Ben tapped one metal-framed arm against the brass on her left hand, making it clink. “How did that happen? Doesn’t it hurt you?”

“Oh, that,” she murmured, stretching a thumb ring gently. “Remember the fire I told you I was in? I was holding my staff with that hand and the cap melted all over it. I guess it mixed with the magic my friends and I were using, and, well, there it is. Now that I’m accustomed to it, I don’t mind. You should see my foster-brother’s hands. They’re strange. He tried to tattoo them with plant dyes, and now ink plants bloom and grow all over his hands.” She eased each form off, setting them on the desk while Ben rubbed his hands and arms. “My thanks. You were very patient.”

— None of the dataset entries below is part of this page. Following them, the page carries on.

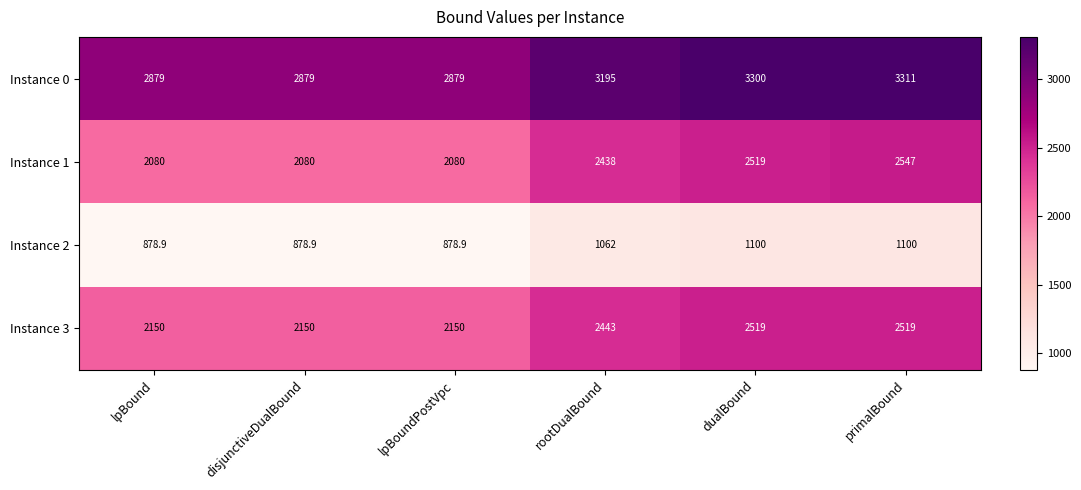

What is the lowest value of the Instance 3 series?

2150.0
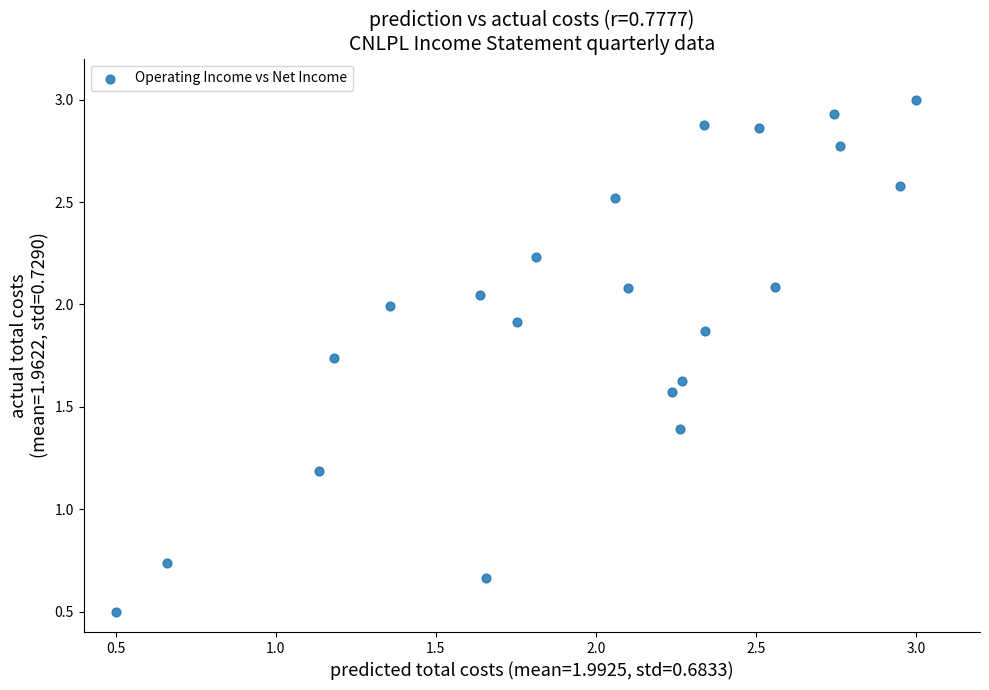

What is the range of Y values (max minus min)?

2.5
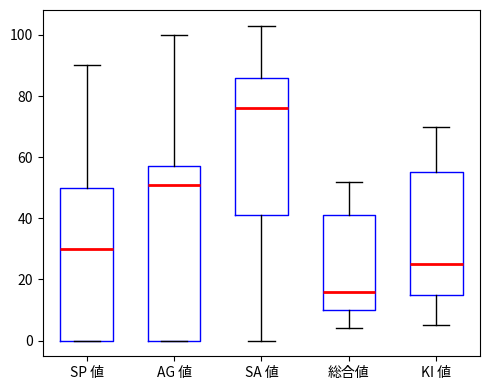

Reading left to right, transcribe this box plot: for each box, give where its median line is, the range the box spans, and where its two whiskers end, as read against the y-axis. The values are not printed on the chart, so give them approximately, as read against the axis.

SP 値: median 30, box 0 to 50, whiskers 0 to 90
AG 値: median 52, box 0 to 58, whiskers 0 to 100
SA 値: median 76, box 42 to 86, whiskers 0 to 104
総合値: median 16, box 10 to 42, whiskers 4 to 52
KI 値: median 26, box 16 to 56, whiskers 6 to 70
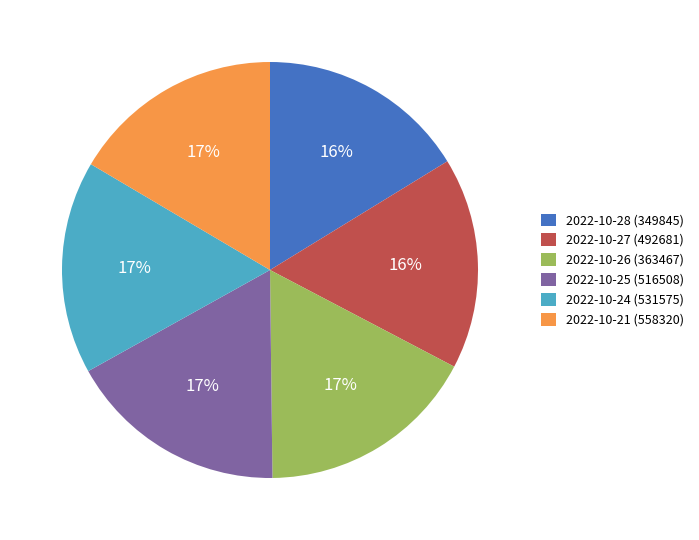

Is it true that 2022-10-21 (558320) is 9% of the pie?

False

Ben smiled. “It’s all to my benefit, after all. Surely my sitting for a short time isn’t too high a price to pay.”

Daja stowed her materials and the iron sleeve forms m her satchel, pulled on her coats, and picked up her staff. “I’ll send word when I have something to show you.”

Ben shrugged on his outdoor coat and lit a spill from his stove. In the outer hall he used it to light a lantern by the door. He took it from its hook. “I’ll walk you to the street. Are you hiring a sleigh to go home?”